Now You Can Legally Drink Cuban Rum—but Should You?

A worker checks bottles at the Havana Club factory in San Jose de las Lajas, Cuba.  

Photo by ADALBERTO ROQUE/AFP/Getty Images

Guy walks into a bar and says, “Isn’t there a bottle of Havana Club here?” Bartender purports not to know what the guy is talking about. Goes and gets the owner. Owner says, “How dare you come into my establishment asking for contraband!” Owner retreats to a personal storeroom, returns with bottles of three of the seven rums currently produced by Cuba’s foremost distillery.

This is last night, Wednesday night—a night after a day when the U.S. reestablished diplomatic relations with Cuba and lifted a trade embargo: “Licensed American travelers will be able to import … up to $100 in tobacco and alcohol”. This is the time to make tasting notes on the official rum of Castro’s Cuba.

Havana Club Añejo 3 Años This is a white rum smoother than Bacardi’s.

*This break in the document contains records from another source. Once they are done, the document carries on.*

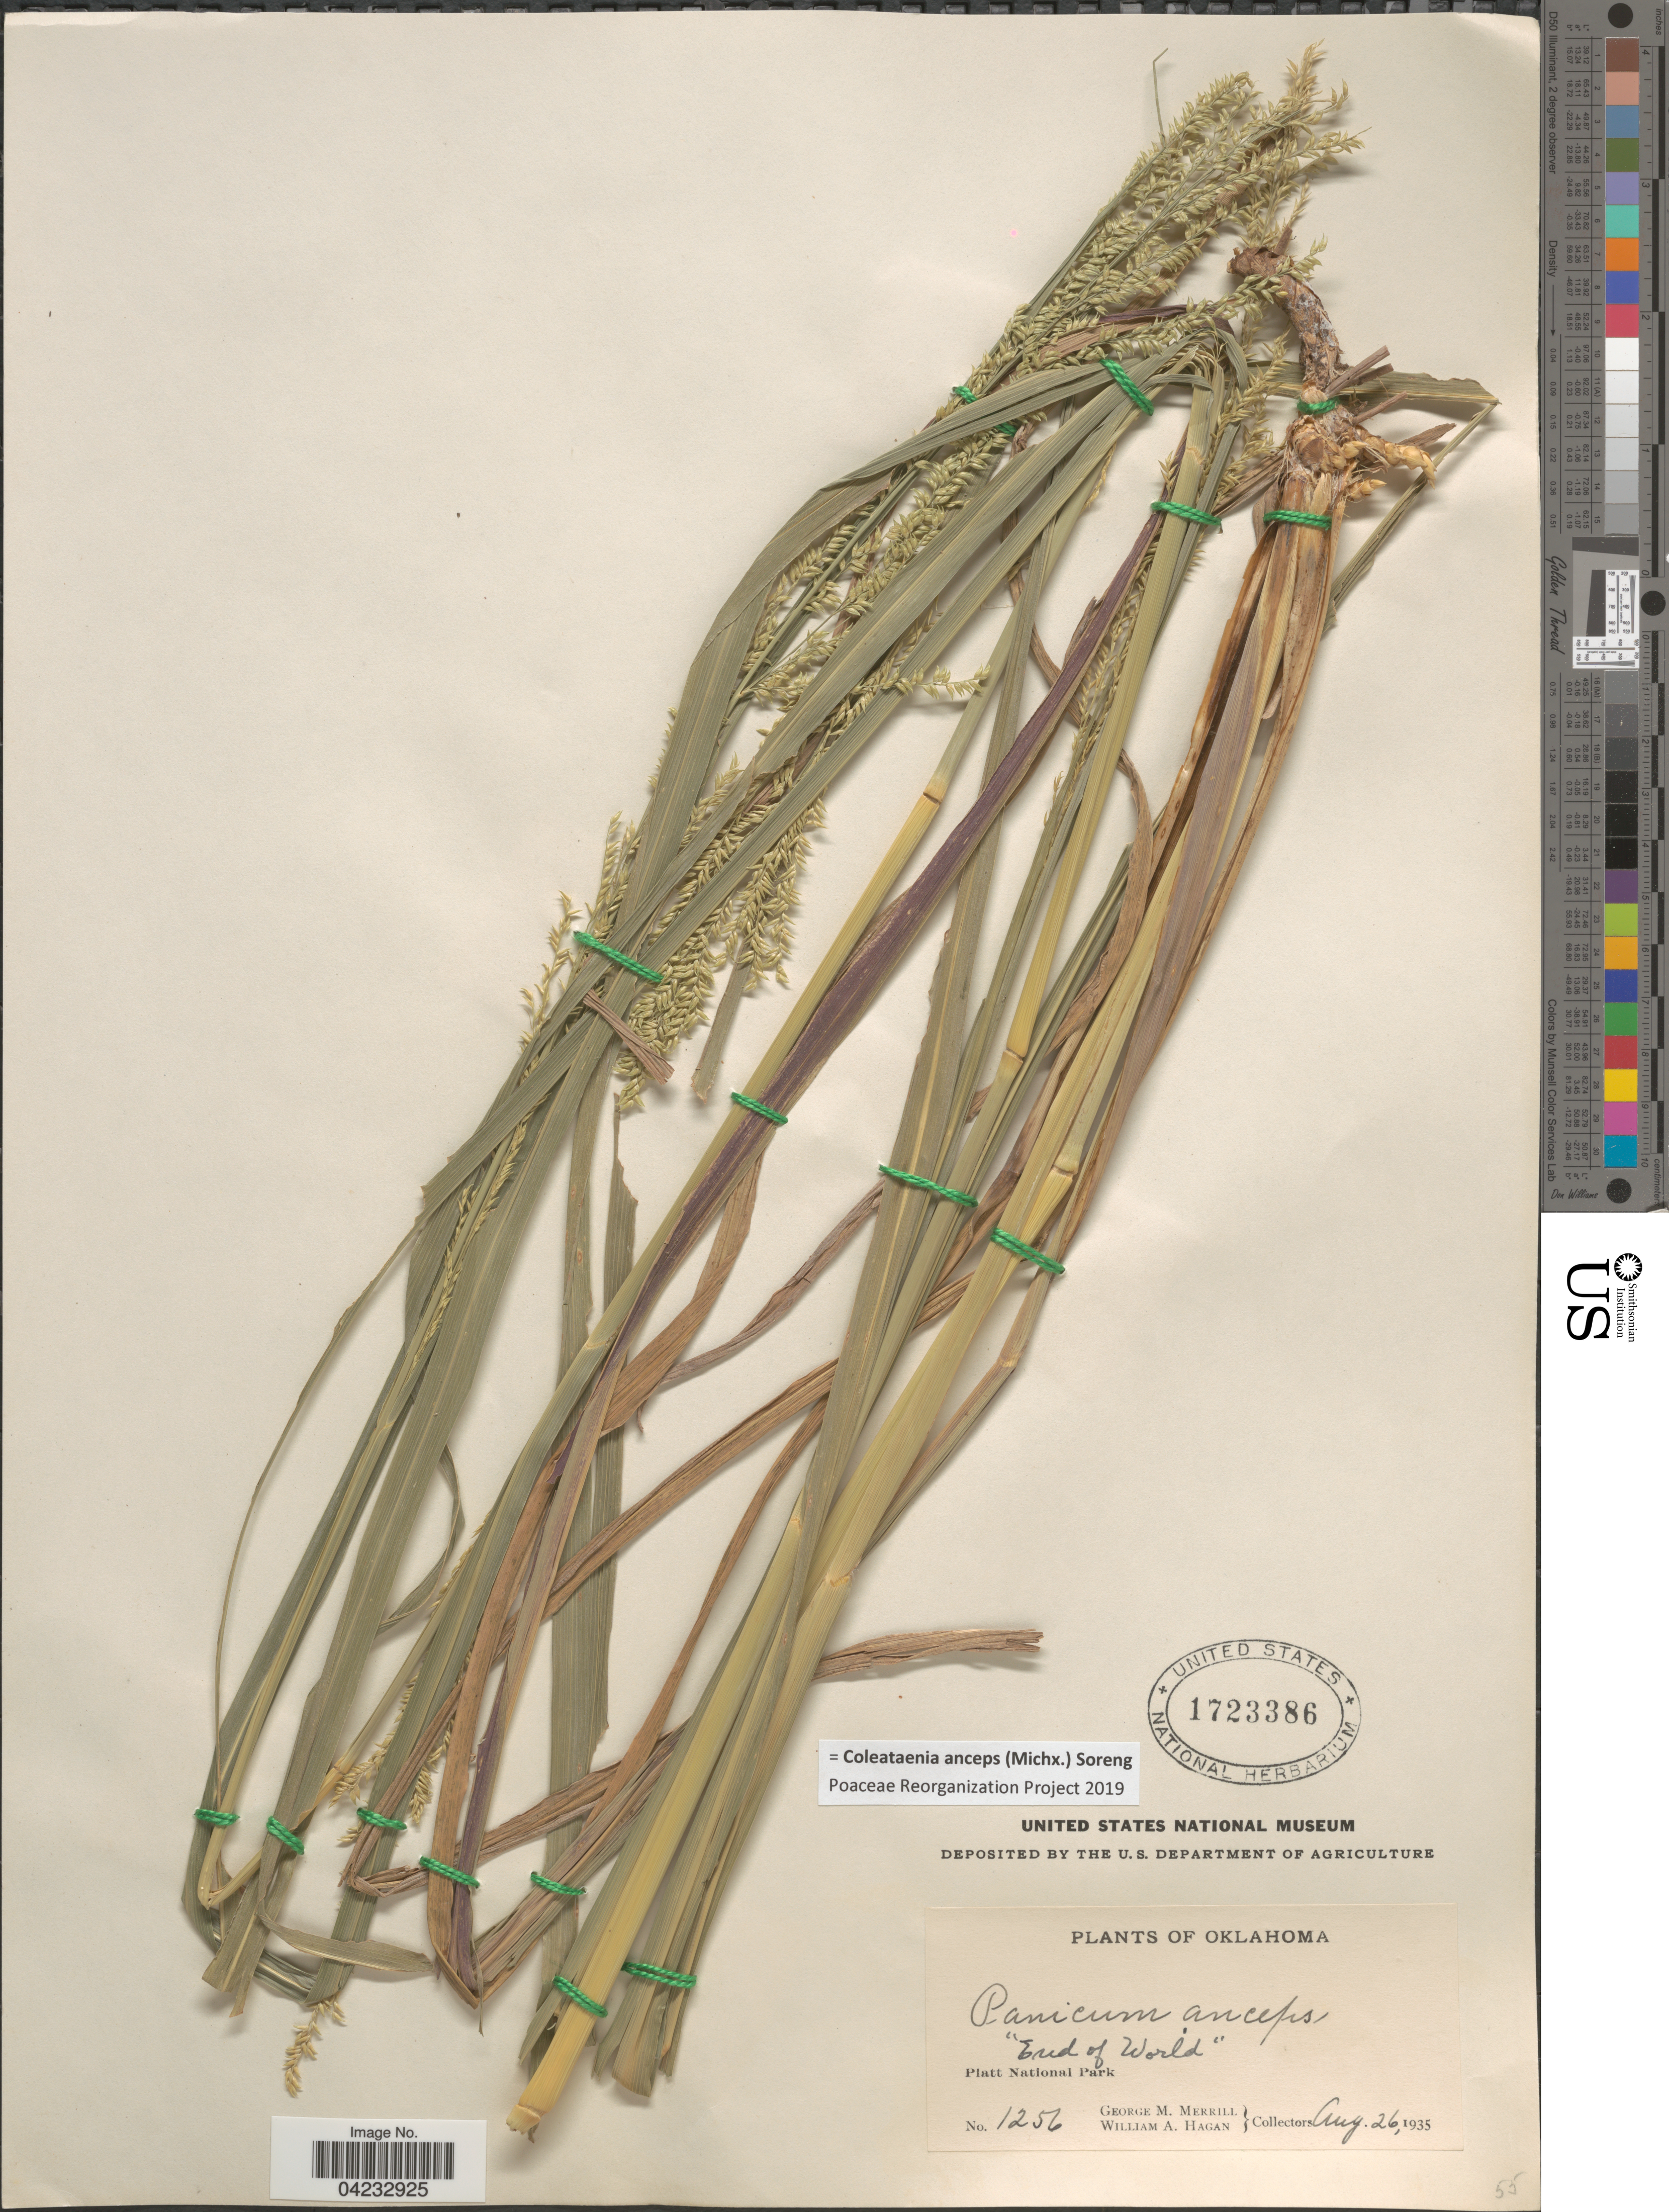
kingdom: Plantae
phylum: Tracheophyta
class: Liliopsida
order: Poales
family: Poaceae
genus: Coleataenia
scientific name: Coleataenia anceps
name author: (Michx.) Soreng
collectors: G. M. Merrill & W. Hagan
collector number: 1256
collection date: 1935-08-26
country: United States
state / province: Oklahoma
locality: Platt National Park.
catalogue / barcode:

But then so are some mildew removers. (N.B. A few years back, Bacardi—a company exiled from Cuba during the revolution—won a legal battle to use the Havana Club trademark in the U.S., and Bacardi’s fake Havana Club white rum is even unsmoother than its marquee product.)

The white Havana Club will make perfectly adequate daiquiris and mojitos, and its strong note of citrus makes me wonder how it’d do in a Jean Harlow.

Havana Club Añejo Reserva This is a dark rum. Its label seems deliberately vague about the nature of its aging. With its nutty sherry-like dryness, the Añejo Reserva is interesting enough to be unforgettable, but not good enough to merit active remembrance.

Havana Club Añejo 7 Años This is not bad—a dark rum with a caramel richness recalling the excellence of Smith & Cross Jamaican Rum. Of course, it doesn’t have the same heat:  Smith & Cross is 114 proof, which is “Navy Strength,” and the Havana Club is 80 proof, which is more like “Ensign’s Bloodstream.” Speaking of which: the Añejo 7 Años acquitted itself well in a Daiquiri variation called the Captain’s Blood.

Comprehensive Verdict These rums are perfectly decent, but nothing to write home about. Unless you are writing a postcard from Varadero Beach. For the length of the embargo, the appeal of Havana Club was its exclusivity, its exotic aroma of a duty-free escapade, and the glamour of the desire for the forbidden—plus the tropical haze of myth traditionally adhering to anything remotely connected to Martha Gellhorn’s alcoholic first husband getting hammered at El Floridita. The bar owner is sad to see that era end, nostalgic for the fading of an amateur smuggling endeavor driven by nostalgia itself. Still, he agrees that Havana Club rums just aren’t great.

But, to repeat, they’re not bad, no. The Slate Drink department hereby reminds you that the ugliest experience to be had with an adult beverage produced under a government hostile to the U.S. involves Pyongyang Soju, which tastes like Winston Smith’s Victory Gin in 1984: “The stuff was like nitric acid, and moreover, in swallowing it one had the sensation of being hit on the back of the head with a rubber club. The next moment, however, the burning in his belly died down and the world began to look more cheerful.”